Thousands pushed into displacement as Horn of Africa suffers worst drought in 40 years
Ethiopia, Kenya and Somalia are experiencing one of the worst droughts in 40 years after three back-to-back failed rainy seasons. Thousands of people have been forced into displacement while seeking food, water and pasture, and the governments of Kenya and Somalia have declared national emergencies.
The drought has been compounded by other shocks including the Covid-19 pandemic, armed conflict, and desert locusts, and has caused catastrophic damage to livestock, crops, and water sources. Communities have exhausted their coping mechanisms, and 12-14 million people are now severely food insecure across the three countries. In the likely event of a fourth failed rainy season, this figure could double, affecting 25.3 million people by mid-2022.
On the move in search of food, water and pasture
The thousands of families searching for food, water and pasture across the region not only suffer from the heightened protection risks and vulnerabilities that come with displacement, but increased pressure on host community resources can also be a trigger for intercommunal conflict and secondary displacement.
Somalia is the most affected: over 80% of the country is facing drought conditions, and 1.4 million people are expected to be displaced in the coming months. In Dollow alone, 2,000 internally displaced households have moved to two IDP sites since October 2021. This 17% increase has serious implications for host communities’ already limited resources.
“The situation is deteriorating extremely quickly, and elders now compare it to the 1974 drought. This is really devastating for pastoralist communities and will have a lasting impact on their resilience and self-reliance,” says Audrey Crawford, DRC Somalia Country Director.

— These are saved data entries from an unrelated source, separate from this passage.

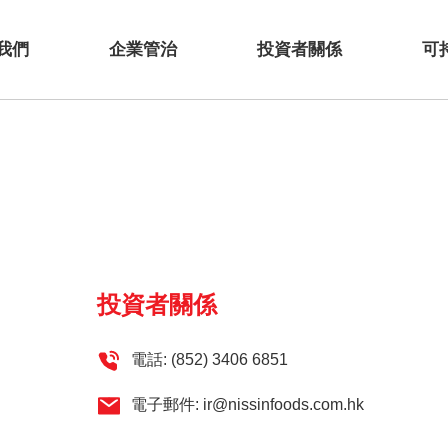
我們
企業管治
投資者關係
可
投資者關係
電話:
(852) 3406 6851
電子郵件:
ir@nissinfoods.com.hk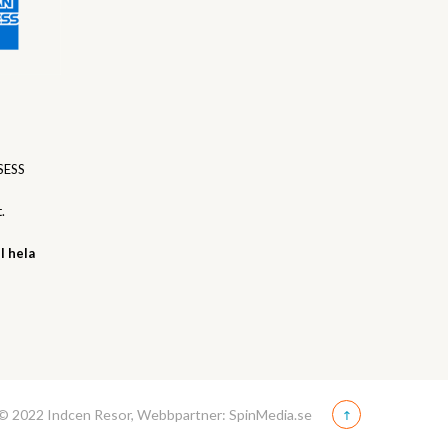
SESS
.
l hela
© 2022 Indcen Resor, Webbpartner: SpinMedia.se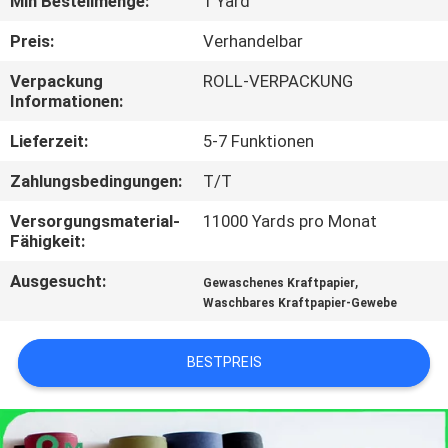
Min Bestellmenge:
1 Yard
KONTAKT
Preis:
Verhandelbar
MIT
Verpackung
ROLL-VERPACKUNG
Informationen:
UNS
Lieferzeit:
5-7 Funktionen
NEUIGKEITEN
Zahlungsbedingungen:
T/T
Versorgungsmaterial-
11000 Yards pro Monat
RECHTSSACHEN
Fähigkeit:
Ausgesucht:
,
Gewaschenes Kraftpapier
SITEMAP
Waschbares Kraftpapier-Gewebe
DATENSCHUTZRICHTLINIE
BESTPREIS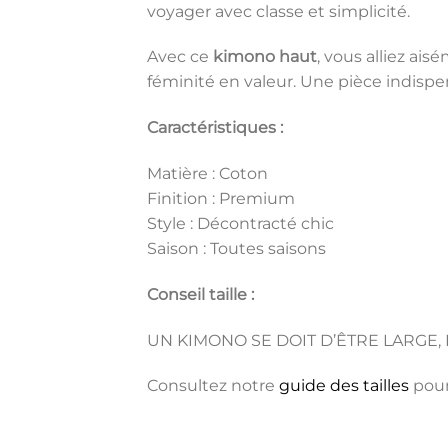
voyager avec classe et simplicité.
Avec ce
kimono haut
, vous alliez a
féminité en valeur. Une pièce indispen
Caractéristiques :
Matière : Coton
Finition : Premium
Style : Décontracté chic
Saison : Toutes saisons
Conseil taille :
UN KIMONO SE DOIT D’ÊTRE LARGE, 
Consultez notre
guide des tailles
pour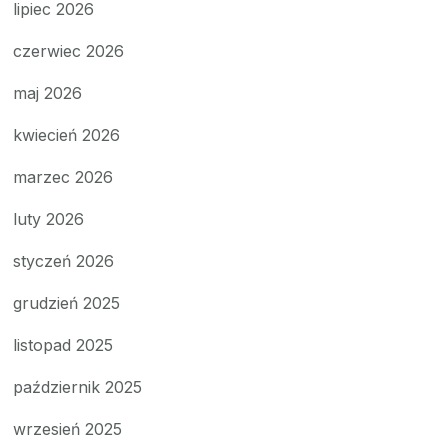
lipiec 2026
czerwiec 2026
maj 2026
kwiecień 2026
marzec 2026
luty 2026
styczeń 2026
grudzień 2025
listopad 2025
październik 2025
wrzesień 2025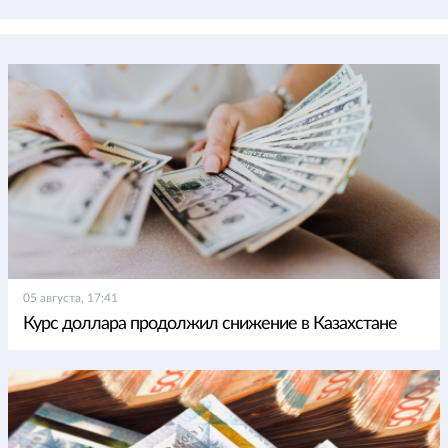
05 августа, 17:41
Курс доллара продолжил снижение в Казахстане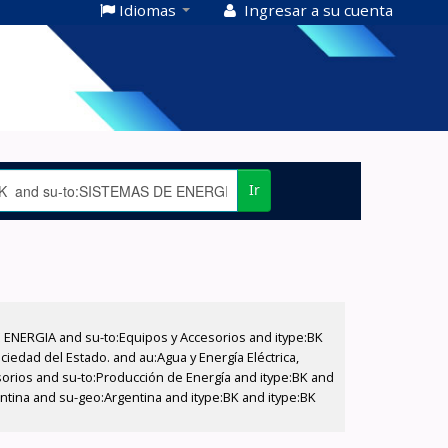
Idiomas
Ingresar a su cuenta
Ir
E ENERGIA and su-to:Equipos y Accesorios and itype:BK
iedad del Estado. and au:Agua y Energía Eléctrica,
sorios and su-to:Producción de Energía and itype:BK and
ntina and su-geo:Argentina and itype:BK and itype:BK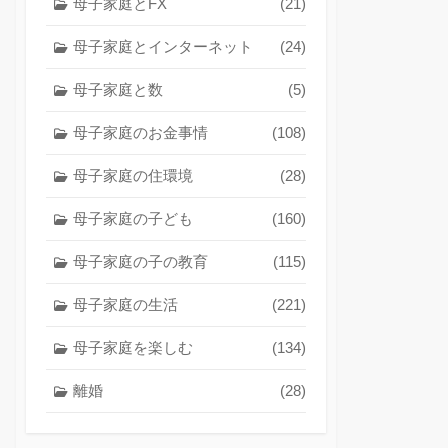
母子家庭とFX
(21)
母子家庭とインターネット
(24)
母子家庭と数
(5)
母子家庭のお金事情
(108)
母子家庭の住環境
(28)
母子家庭の子ども
(160)
母子家庭の子の教育
(115)
母子家庭の生活
(221)
母子家庭を楽しむ
(134)
離婚
(28)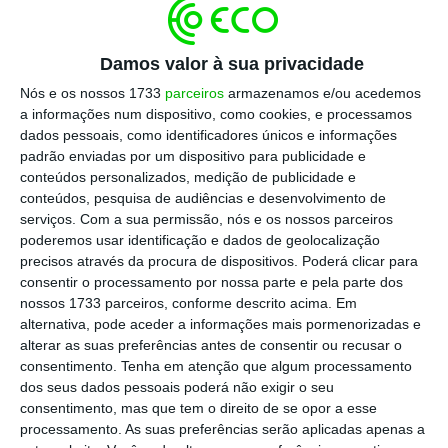
Social dos Açores
(ISSA), a partir de segunda-
feira, “para iniciar o processo de concessão
deste apoio”.
Damos valor à sua privacidade
Nós e os nossos 1733
parceiros
armazenamos e/ou acedemos
a informações num dispositivo, como cookies, e processamos
Lajes. Marcelo preocupado com atrasos nos
dados pessoais, como identificadores únicos e informações
salários
padrão enviadas por um dispositivo para publicidade e
Ler Mais
conteúdos personalizados, medição de publicidade e
conteúdos, pesquisa de audiências e desenvolvimento de
serviços.
Com a sua permissão, nós e os nossos parceiros
“Esta
medida, de natureza excecional e
poderemos usar identificação e dados de geolocalização
precisos através da procura de dispositivos. Poderá clicar para
transitória
, destina-se a mitigar os efeitos
consentir o processamento por nossa parte e pela parte dos
económicos e sociais decorrentes da
nossos 1733 parceiros, conforme descrito acima. Em
suspensão do pagamento das remunerações
alternativa, pode aceder a informações mais pormenorizadas e
alterar as suas preferências antes de consentir ou recusar o
por entidade patronal estrangeira,
consentimento.
Tenha em atenção que algum processamento
garantindo aos trabalhadores a manutenção
dos seus dados pessoais poderá não exigir o seu
temporária do seu rendimento habitual
, até
consentimento, mas que tem o direito de se opor a esse
processamento. As suas preferências serão aplicadas apenas a
que esta situação se encontre regularizada”,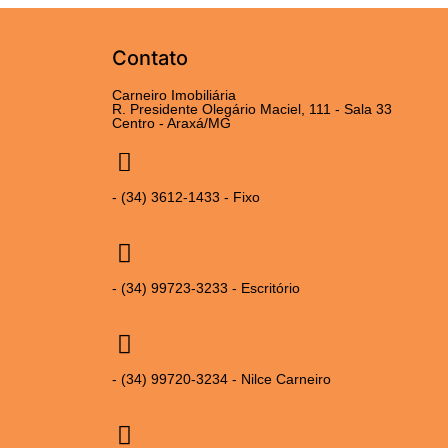
Contato
Carneiro Imobiliária
R. Presidente Olegário Maciel, 111 - Sala 33
Centro - Araxá/MG
- (34) 3612-1433 - Fixo
- (34) 99723-3233 - Escritório
- (34) 99720-3234 - Nilce Carneiro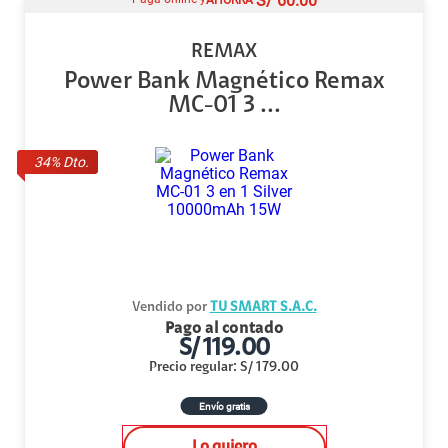
S/
60.00
REMAX
Power Bank Magnético Remax
MC-01 3 ...
34
% Dto.
Vendido por
TU SMART S.A.C.
Pago al contado
S/
119.00
Precio regular
:
S/
179.00
Envío gratis
Lo quiero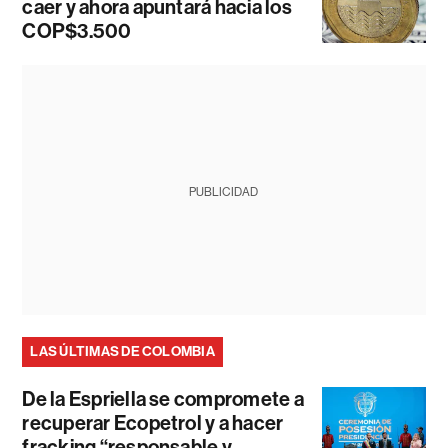
caer y ahora apuntará hacia los
COP$3.500
PUBLICIDAD
LAS ÚLTIMAS DE COLOMBIA
De la Espriella se compromete a
recuperar Ecopetrol y a hacer
fracking “responsable y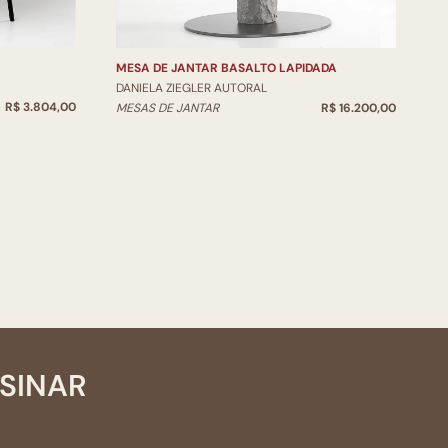
M
MESA DE JANTAR BASALTO LAPIDADA
DANIELA ZIEGLER AUTORAL
R$ 3.804,00
MESAS DE JANTAR
R$ 16.200,00
SSINAR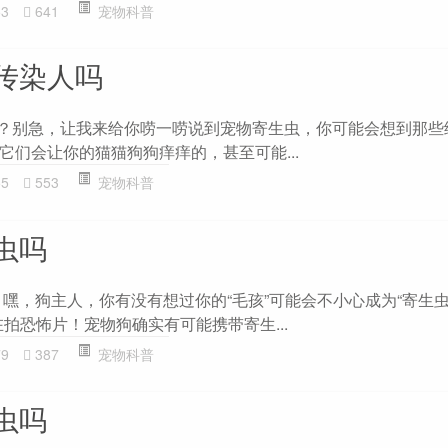
53
641
宠物科普
传染人吗
吗？别急，让我来给你唠一唠说到宠物寄生虫，你可能会想到那些
它们会让你的猫猫狗狗痒痒的，甚至可能...
55
553
宠物科普
虫吗
 嘿，狗主人，你有没有想过你的“毛孩”可能会不小心成为“寄生
拍恐怖片！宠物狗确实有可能携带寄生...
79
387
宠物科普
虫吗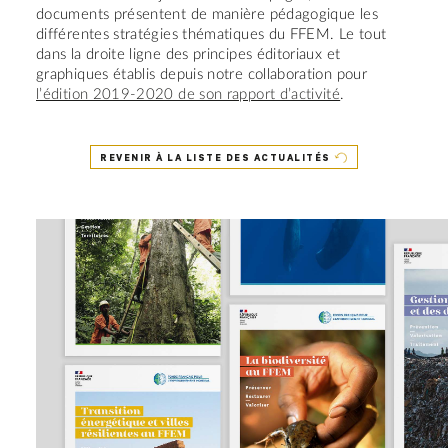
documents présentent de manière pédagogique les
différentes stratégies thématiques du FFEM. Le tout
dans la droite ligne des principes éditoriaux et
graphiques établis depuis notre collaboration pour
l’édition 2019-2020 de son rapport d’activité
.
REVENIR À LA LISTE DES ACTUALITÉS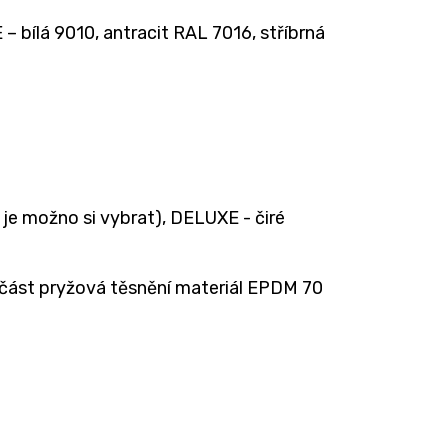
 bílá 9010, antracit RAL 7016, stříbrná
je možno si vybrat), DELUXE - čiré
 část pryžová těsnění materiál EPDM 70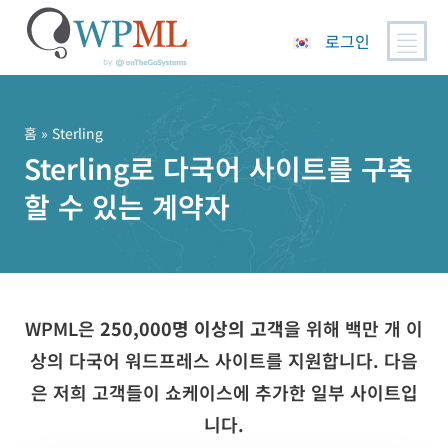
로그인
콘
텐
츠
홈
» Sterling
로
Sterling로 다국어 사이트를 구축
건
할 수 있는 계약자
너
뛰
기
WPML은
250,000명 이상의 고객
을 위해 백만 개 이
상의 다국어 워드프레스 사이트를 지원합니다. 다음
은 저희 고객들이 쇼케이스에 추가한 일부 사이트입
니다.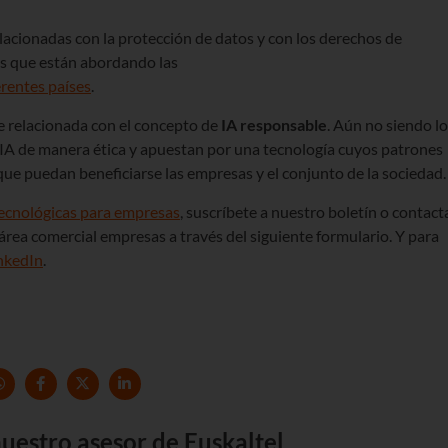
elacionadas con la protección de datos y con los derechos de
os que están abordando las
erentes países
.
e relacionada con el concepto de
IA responsable
. Aún no siendo lo
 IA de manera ética y apuestan por una tecnología cuyos patrones
ue puedan beneficiarse las empresas y el conjunto de la sociedad.
tecnológicas para empresas
, suscríbete a nuestro boletín o contact
área comercial empresas a través del siguiente formulario. Y para
nkedIn
.
uestro asesor de Euskaltel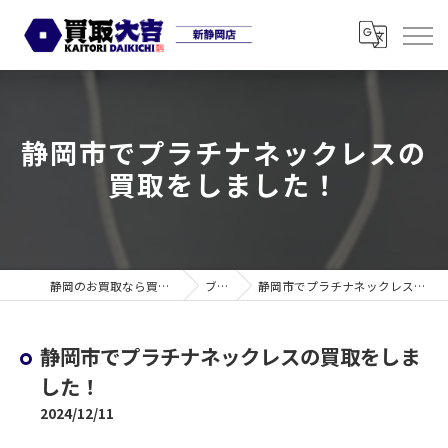
静岡市でプラチナネックレスの
買取をしました！
静岡のお買取なら買取大吉 新静岡店
ブログ
静岡市でプラチナネックレスの買取をしました！
静岡市でプラチナネックレスの買取をしま
した！
2024/12/11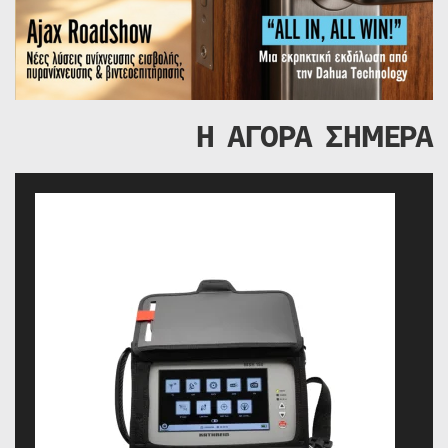
Η ΑΓΟΡΑ ΣΗΜΕΡΑ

Cereal harvests in Kenya and Somalia are expected to be up to 70% below average in January/February 2022; over 1.4 million cattle have already died in Kenya, and 8.4 million in in eastern and south-eastern Ethiopia.
While is it essential to address immediate needs to save lives, DRC also continues to increase its investments into sustainable livelihoods and resilience for the long term.
“The current drought is one of the worst climate-induced emergencies ever witnessed in the region. The magnitude and acuteness of the needs require the international community to respond immediately and at scale – the window to scale up the current response before experiencing the worst effects of this drought is brief,” said Karin Sorensen, DRC East Africa and Great Lakes Deputy Regional Director, after a mission to Kakuma.
DRC has been responding to the drought crisis since early 2021. In Kenya, this involves improving water access for humans and animals across Mandera county. In Somalia, DRC’s emergency response involves cash transfers, the rehabilitation of water points, the provision of fodder for livestock, and temporary shelters.
Regional drought response is closely linked to DRC’s resilience interventions implemented through the BORESHA consortium. This flexible programmatic approach allows DRC to prioritize and scale up both lifesaving and livelihood interventions, such as asset protection, cash response, water, sanitation and hygiene, as well as conflict management.
Needs, however, continue to substantially increase, and interventions need to be scaled up in turn.